(Saved entries)
= = = =

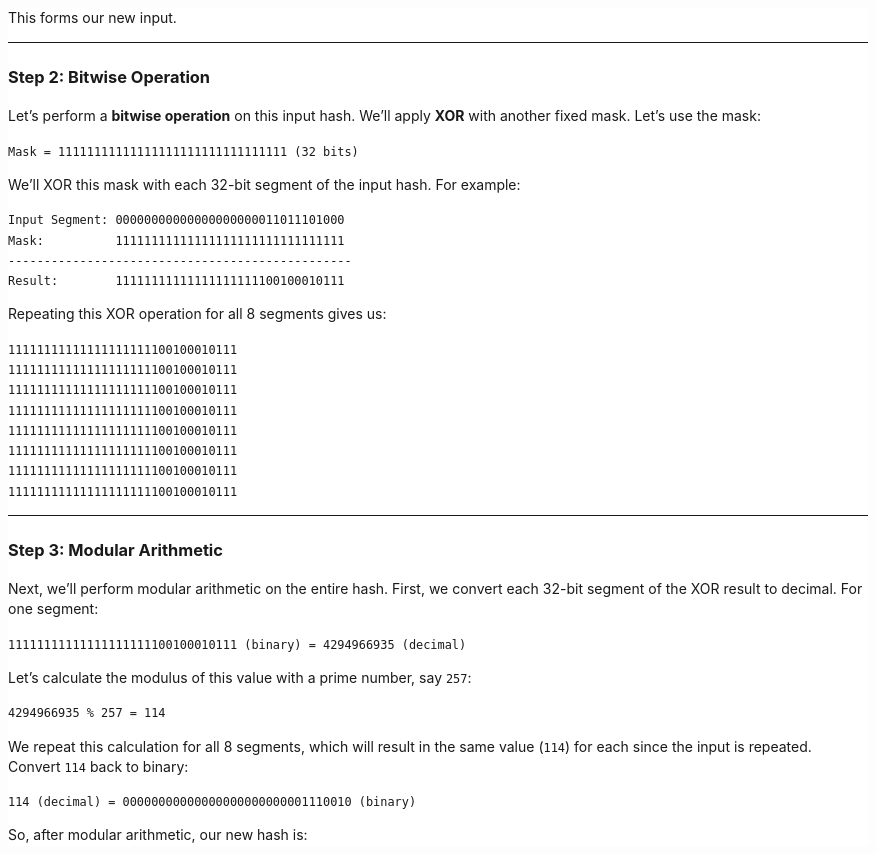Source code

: This forms our new input.

---

### Step 2: Bitwise Operation
Let’s perform a **bitwise operation** on this input hash. We’ll apply **XOR** with another fixed mask. Let’s use the mask:

```
Mask = 11111111111111111111111111111111 (32 bits)
```

We’ll XOR this mask with each 32-bit segment of the input hash. For example:

```
Input Segment: 00000000000000000000011011101000
Mask:          11111111111111111111111111111111
------------------------------------------------
Result:        11111111111111111111100100010111
```

Repeating this XOR operation for all 8 segments gives us:

```
11111111111111111111100100010111
11111111111111111111100100010111
11111111111111111111100100010111
11111111111111111111100100010111
11111111111111111111100100010111
11111111111111111111100100010111
11111111111111111111100100010111
11111111111111111111100100010111
```

---

### Step 3: Modular Arithmetic
Next, we’ll perform modular arithmetic on the entire hash. First, we convert each 32-bit segment of the XOR result to decimal. For one segment:

```
11111111111111111111100100010111 (binary) = 4294966935 (decimal)
```

Let’s calculate the modulus of this value with a prime number, say `257`:

```
4294966935 % 257 = 114
```

We repeat this calculation for all 8 segments, which will result in the same value (`114`) for each since the input is repeated. Convert `114` back to binary:

```
114 (decimal) = 00000000000000000000000001110010 (binary)
```

So, after modular arithmetic, our new hash is:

= = = =

WHAT IS REQUIRED: Every entry above is to be repeated word for word, with all pictures omitted.

EXERCISE RESPONSE:
Source code

: This forms our new input.

---

### Step 2: Bitwise Operation
Let’s perform a **bitwise operation** on this input hash. We’ll apply **XOR** with another fixed mask. Let’s use the mask:

```
Mask = 11111111111111111111111111111111 (32 bits)
```

We’ll XOR this mask with each 32-bit segment of the input hash. For example:

```
Input Segment: 00000000000000000000011011101000
Mask:          11111111111111111111111111111111
------------------------------------------------
Result:        11111111111111111111100100010111
```

Repeating this XOR operation for all 8 segments gives us:

```
11111111111111111111100100010111
11111111111111111111100100010111
11111111111111111111100100010111
11111111111111111111100100010111
11111111111111111111100100010111
11111111111111111111100100010111
11111111111111111111100100010111
11111111111111111111100100010111
```

---

### Step 3: Modular Arithmetic
Next, we’ll perform modular arithmetic on the entire hash. First, we convert each 32-bit segment of the XOR result to decimal. For one segment:

```
11111111111111111111100100010111 (binary) = 4294966935 (decimal)
```

Let’s calculate the modulus of this value with a prime number, say `257`:

```
4294966935 % 257 = 114
```

We repeat this calculation for all 8 segments, which will result in the same value (`114`) for each since the input is repeated. Convert `114` back to binary:

```
114 (decimal) = 00000000000000000000000001110010 (binary)
```

So, after modular arithmetic, our new hash is:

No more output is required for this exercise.